(TEXTO PROPORCIONADO)
┌──

Otras miradas

Tenemos que hablar sobre la educación de los varones

Oti Corona

Maestra y escritora

Tenemos que hablar sobre la educación de los varones
Imagen de Asi en Pixabay

En un aula de quinto de primaria había una planta a la que los alumnos, por votación popular, bautizaron con el nombre de Ramón. Gracias a los cuidados de los pequeños, Ramón crecía tan sana y fuerte que a los pocos meses el tiesto se le quedó pequeño y fue preciso trasplantarla. El grupo, formado por cinco niñas y cinco niños, se puso manos a la obra bajo la mirada atenta de la tutora, resuelta a observar el desarrollo de la actividad sin intervenir. Dos de los alumnos tomaron la iniciativa. En unos minutos consiguieron tierra y agua para Ramón, y ellos mismos, con la ayuda puntual de otros compañeros y, muy discretamente, alguna compañera, realizaron el trasplante. Las niñas se limitaron sobre todo a mirar, indecisas frente a los movimientos rápidos, resueltos y en ocasiones bruscos de los varones, que discutían entre sí sobre la mejor manera de realizar el trabajo.

Ni que decir tiene que el rincón en el que replantaron a Ramón quedó con tres palmos de tierra que alguien tendría que limpiar. Sonó entonces el timbre del recreo y los chicos agarraron su bocadillo y, sin pensarlo dos veces, salieron disparados hacia el patio. Con exasperante resignación, las niñas y el único niño que se quedó con ellas se repartieron las tareas de limpieza: recoger la mesa, lavar y guardar los utensilios y barrer. La maestra, por supuesto, intervino en ese punto para pedir que todos los que habían salido a jugar regresaran a la clase. Así lo hicieron, indignados al no entender qué querría la buena mujer si ya habían terminado. Cuando esta les indicó que no podían salir porque no habían acabado el trabajo, se quedaron estupefactos. "Nosotros no sabíamos que teníamos que recoger", adujeron antes de enzarzarse en una discusión cuyo argumento principal era que ellos habían realizado el trasplante y que, por tanto, la limpieza correspondía al resto, esto es, a las chicas; entre otras lindezas como "yo no sé barrer" o "a ellas no les importa". En resumen, los chicos se ocuparon de la parte molona de la práctica y, una vez concluida esta, se dijeron "¡listo!" y huyeron por piernas.

Esta dinámica dio pie a una serie de asambleas y actividades a lo largo del curso en las que la tutora promovió la reflexión conjunta sobre el reparto de tareas y los roles de género e incentivó la participación de todas y todos por igual. En el tercer trimestre, los avances eran notables: los alumnos más activos se habituaron a escuchar y valorar las opiniones de los demás y ese cambio de actitud favoreció que las niñas participasen más a menudo y se mostrasen seguras de sí mismas en los ejercicios grupales. Si hablamos de un aula como una sociedad en pequeñito, la vida en esa sociedad mejoró en cuanto los niños empezaron a mirar alrededor y a relacionarse con otros sin competir entre ellos y sin apabullar.

└──

Entradas del conjunto de datos

┌──

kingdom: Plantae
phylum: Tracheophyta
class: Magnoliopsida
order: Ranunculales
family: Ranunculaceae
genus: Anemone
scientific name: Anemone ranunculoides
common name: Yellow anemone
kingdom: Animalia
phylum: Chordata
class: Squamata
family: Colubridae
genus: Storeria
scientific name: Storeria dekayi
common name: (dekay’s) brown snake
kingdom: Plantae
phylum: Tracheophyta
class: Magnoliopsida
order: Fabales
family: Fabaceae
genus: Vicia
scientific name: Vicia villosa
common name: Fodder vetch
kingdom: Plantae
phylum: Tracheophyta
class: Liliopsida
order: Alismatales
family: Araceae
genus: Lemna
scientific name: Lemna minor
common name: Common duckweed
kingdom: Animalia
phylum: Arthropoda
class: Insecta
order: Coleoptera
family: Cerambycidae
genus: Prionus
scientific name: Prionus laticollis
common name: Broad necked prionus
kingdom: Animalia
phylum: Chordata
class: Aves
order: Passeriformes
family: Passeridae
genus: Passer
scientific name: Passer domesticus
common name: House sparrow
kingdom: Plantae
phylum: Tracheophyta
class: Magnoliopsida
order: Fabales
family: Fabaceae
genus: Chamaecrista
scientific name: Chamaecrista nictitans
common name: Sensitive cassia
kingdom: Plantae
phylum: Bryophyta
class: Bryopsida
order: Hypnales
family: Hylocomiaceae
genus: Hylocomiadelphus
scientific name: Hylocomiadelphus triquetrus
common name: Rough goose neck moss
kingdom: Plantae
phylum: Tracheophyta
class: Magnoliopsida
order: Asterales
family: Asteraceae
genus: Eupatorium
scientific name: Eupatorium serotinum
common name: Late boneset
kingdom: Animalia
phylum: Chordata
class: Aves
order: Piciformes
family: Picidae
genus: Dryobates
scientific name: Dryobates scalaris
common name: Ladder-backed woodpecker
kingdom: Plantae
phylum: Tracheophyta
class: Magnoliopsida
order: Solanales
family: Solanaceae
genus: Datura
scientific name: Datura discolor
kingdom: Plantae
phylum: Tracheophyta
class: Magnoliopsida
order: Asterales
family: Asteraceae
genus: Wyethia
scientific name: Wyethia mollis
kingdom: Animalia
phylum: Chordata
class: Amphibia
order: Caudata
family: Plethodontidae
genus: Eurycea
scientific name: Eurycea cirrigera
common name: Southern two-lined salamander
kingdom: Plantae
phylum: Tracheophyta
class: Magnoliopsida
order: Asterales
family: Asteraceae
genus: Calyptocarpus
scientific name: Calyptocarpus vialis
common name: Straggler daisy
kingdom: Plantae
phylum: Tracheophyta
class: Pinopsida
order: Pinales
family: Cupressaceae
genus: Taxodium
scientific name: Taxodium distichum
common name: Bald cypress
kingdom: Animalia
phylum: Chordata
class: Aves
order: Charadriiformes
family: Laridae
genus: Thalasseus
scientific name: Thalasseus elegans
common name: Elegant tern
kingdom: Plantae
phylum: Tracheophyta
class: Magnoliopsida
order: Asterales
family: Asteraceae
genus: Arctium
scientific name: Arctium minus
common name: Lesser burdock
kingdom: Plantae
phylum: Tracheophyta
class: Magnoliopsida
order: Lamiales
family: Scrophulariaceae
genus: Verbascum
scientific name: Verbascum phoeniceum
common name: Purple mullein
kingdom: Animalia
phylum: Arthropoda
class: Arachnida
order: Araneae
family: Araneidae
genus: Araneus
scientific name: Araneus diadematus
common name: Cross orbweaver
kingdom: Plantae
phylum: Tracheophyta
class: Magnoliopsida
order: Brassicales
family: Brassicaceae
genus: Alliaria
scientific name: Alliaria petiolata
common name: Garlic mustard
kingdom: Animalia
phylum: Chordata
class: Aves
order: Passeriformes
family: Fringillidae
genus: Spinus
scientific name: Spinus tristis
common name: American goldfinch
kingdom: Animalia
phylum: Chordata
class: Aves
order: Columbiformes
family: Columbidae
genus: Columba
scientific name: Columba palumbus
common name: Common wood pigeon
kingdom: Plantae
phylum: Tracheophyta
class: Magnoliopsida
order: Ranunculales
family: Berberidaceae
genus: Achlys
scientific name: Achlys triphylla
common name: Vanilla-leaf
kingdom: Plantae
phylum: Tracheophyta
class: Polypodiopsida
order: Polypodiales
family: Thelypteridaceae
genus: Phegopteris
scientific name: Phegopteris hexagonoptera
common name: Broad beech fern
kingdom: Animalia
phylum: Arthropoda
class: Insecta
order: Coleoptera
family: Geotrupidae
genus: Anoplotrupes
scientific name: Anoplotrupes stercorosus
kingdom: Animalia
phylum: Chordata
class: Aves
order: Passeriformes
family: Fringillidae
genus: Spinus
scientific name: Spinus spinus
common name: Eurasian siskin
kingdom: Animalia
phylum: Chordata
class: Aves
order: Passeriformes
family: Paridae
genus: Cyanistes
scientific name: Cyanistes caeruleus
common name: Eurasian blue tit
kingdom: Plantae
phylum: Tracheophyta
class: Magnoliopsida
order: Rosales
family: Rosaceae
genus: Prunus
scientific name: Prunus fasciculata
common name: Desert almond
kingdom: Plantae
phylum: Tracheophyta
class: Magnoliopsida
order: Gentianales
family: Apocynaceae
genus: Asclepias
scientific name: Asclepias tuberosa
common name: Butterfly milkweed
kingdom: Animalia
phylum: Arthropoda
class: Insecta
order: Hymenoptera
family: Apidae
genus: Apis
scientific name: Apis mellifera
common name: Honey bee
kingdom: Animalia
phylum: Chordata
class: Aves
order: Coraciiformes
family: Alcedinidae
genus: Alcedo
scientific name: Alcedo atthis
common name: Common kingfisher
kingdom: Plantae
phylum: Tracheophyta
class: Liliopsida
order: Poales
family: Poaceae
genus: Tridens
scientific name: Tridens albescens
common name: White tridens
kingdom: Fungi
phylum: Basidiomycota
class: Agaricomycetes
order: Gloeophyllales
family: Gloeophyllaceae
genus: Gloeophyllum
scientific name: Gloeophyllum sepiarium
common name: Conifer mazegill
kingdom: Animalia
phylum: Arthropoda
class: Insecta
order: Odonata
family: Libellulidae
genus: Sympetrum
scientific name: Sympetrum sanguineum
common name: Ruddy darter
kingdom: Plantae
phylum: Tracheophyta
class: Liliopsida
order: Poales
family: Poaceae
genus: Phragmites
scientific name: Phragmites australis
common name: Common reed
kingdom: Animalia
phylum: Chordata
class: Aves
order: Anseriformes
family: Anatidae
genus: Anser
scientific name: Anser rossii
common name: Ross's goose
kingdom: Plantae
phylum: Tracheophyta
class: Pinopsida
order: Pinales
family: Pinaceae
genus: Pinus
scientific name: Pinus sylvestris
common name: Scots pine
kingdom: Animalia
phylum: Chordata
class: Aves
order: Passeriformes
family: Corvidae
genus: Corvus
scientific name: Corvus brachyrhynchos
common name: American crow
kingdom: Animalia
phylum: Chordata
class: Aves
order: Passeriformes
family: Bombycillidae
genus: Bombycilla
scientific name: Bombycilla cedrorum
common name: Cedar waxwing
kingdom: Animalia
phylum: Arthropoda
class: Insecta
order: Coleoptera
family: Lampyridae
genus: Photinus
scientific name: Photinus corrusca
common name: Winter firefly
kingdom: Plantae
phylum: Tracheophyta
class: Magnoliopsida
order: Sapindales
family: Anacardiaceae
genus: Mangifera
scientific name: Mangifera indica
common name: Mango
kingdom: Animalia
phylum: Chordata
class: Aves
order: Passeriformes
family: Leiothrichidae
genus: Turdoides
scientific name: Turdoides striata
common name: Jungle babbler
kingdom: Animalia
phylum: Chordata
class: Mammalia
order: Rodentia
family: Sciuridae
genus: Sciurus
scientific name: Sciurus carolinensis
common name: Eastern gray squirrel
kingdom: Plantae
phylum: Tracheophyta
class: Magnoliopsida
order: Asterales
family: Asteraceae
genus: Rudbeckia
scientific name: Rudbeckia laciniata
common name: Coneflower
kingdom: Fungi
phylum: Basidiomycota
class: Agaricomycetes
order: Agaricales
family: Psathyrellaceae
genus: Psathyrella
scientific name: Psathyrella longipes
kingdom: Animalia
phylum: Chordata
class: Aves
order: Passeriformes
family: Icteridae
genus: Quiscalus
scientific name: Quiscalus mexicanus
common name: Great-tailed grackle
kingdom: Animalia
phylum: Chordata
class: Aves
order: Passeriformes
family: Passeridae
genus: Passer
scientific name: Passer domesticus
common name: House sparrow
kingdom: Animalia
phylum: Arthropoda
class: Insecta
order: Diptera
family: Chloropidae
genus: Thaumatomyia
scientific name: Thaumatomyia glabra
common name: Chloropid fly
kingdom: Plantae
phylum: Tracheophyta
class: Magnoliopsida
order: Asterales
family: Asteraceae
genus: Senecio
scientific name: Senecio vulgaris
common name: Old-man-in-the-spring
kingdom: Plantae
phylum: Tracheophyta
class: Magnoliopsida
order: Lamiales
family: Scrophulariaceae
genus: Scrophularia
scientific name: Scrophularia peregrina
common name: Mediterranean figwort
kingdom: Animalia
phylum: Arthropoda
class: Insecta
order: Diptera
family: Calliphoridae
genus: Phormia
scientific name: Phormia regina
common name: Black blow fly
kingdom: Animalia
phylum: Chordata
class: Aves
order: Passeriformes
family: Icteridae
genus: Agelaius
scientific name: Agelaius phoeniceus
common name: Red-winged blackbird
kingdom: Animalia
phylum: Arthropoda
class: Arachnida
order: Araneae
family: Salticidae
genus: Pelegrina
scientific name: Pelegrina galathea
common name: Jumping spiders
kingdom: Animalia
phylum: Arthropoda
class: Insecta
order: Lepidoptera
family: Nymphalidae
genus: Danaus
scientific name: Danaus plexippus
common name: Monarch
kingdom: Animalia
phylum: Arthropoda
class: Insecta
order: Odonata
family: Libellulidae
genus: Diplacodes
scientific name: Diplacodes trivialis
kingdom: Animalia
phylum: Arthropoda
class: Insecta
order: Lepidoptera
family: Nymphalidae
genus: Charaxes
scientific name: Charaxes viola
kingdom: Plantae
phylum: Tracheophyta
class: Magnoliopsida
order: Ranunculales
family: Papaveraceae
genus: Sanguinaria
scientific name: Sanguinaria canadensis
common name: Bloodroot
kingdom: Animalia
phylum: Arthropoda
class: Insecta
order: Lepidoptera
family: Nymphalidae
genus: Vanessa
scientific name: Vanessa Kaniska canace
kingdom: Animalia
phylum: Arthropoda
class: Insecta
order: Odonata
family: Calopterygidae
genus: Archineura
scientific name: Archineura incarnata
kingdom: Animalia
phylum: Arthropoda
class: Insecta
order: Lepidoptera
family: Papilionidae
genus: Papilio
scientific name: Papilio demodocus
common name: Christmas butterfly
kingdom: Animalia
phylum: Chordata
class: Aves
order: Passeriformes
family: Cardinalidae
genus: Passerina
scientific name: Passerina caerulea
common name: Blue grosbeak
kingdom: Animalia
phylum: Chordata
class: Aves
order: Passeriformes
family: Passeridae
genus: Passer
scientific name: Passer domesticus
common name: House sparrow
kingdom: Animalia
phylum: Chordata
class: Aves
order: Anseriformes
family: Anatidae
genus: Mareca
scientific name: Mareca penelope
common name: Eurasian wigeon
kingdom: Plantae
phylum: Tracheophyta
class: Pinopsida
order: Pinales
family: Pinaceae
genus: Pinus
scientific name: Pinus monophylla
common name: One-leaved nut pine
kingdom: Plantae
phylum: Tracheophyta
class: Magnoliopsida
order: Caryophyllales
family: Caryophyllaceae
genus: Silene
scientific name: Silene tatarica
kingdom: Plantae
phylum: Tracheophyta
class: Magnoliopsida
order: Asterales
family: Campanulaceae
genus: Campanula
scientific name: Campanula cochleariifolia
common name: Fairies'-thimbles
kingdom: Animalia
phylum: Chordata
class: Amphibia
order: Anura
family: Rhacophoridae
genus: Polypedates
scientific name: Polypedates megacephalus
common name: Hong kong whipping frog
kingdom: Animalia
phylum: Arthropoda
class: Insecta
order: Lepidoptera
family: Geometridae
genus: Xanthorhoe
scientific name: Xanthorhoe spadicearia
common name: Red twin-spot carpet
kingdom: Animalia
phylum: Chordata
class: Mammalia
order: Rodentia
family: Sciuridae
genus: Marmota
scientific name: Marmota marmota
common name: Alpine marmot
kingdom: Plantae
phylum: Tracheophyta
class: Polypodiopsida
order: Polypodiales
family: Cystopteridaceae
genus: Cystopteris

└──

(TRABAJO POR HACER)
(A) Según el texto sobre la educación de los varones, ¿cuántas niñas y cuántos niños formaban el grupo del aula?
(B) Reescribe el fragmento del texto sobre la educación de los varones que comienza con "Esta dinámica dio" y sigue hasta "y sin apabullar.", sustituyendo "asambleas" por "reuniones".
(C) Indica si cada una de estas afirmaciones concuerda con el texto sobre la educación de los varones: (i) la tutora ayudó a los alumnos a realizar el trasplante; (ii) un solo niño se quedó con las niñas para hacer la limpieza; (iii) los avances se notaron en el tercer trimestre.
El material no interviene en nada de esto.

(RESPUESTAS POR TAREA)
(A) El grupo estaba formado por cinco niñas y cinco niños.

(B)
Esta dinámica dio pie a una serie de reuniones y actividades a lo largo del curso en las que la tutora promovió la reflexión conjunta sobre el reparto de tareas y los roles de género e incentivó la participación de todas y todos por igual. En el tercer trimestre, los avances eran notables: los alumnos más activos se habituaron a escuchar y valorar las opiniones de los demás y ese cambio de actitud favoreció que las niñas participasen más a menudo y se mostrasen seguras de sí mismas en los ejercicios grupales. Si hablamos de un aula como una sociedad en pequeñito, la vida en esa sociedad mejoró en cuanto los niños empezaron a mirar alrededor y a relacionarse con otros sin competir entre ellos y sin apabullar.

(C)
(i) No: "resuelta a observar el desarrollo de la actividad sin intervenir".
(ii) Sí: "las niñas y el único niño que se quedó con ellas se repartieron las tareas de limpieza".
(iii) Sí: "En el tercer trimestre, los avances eran notables".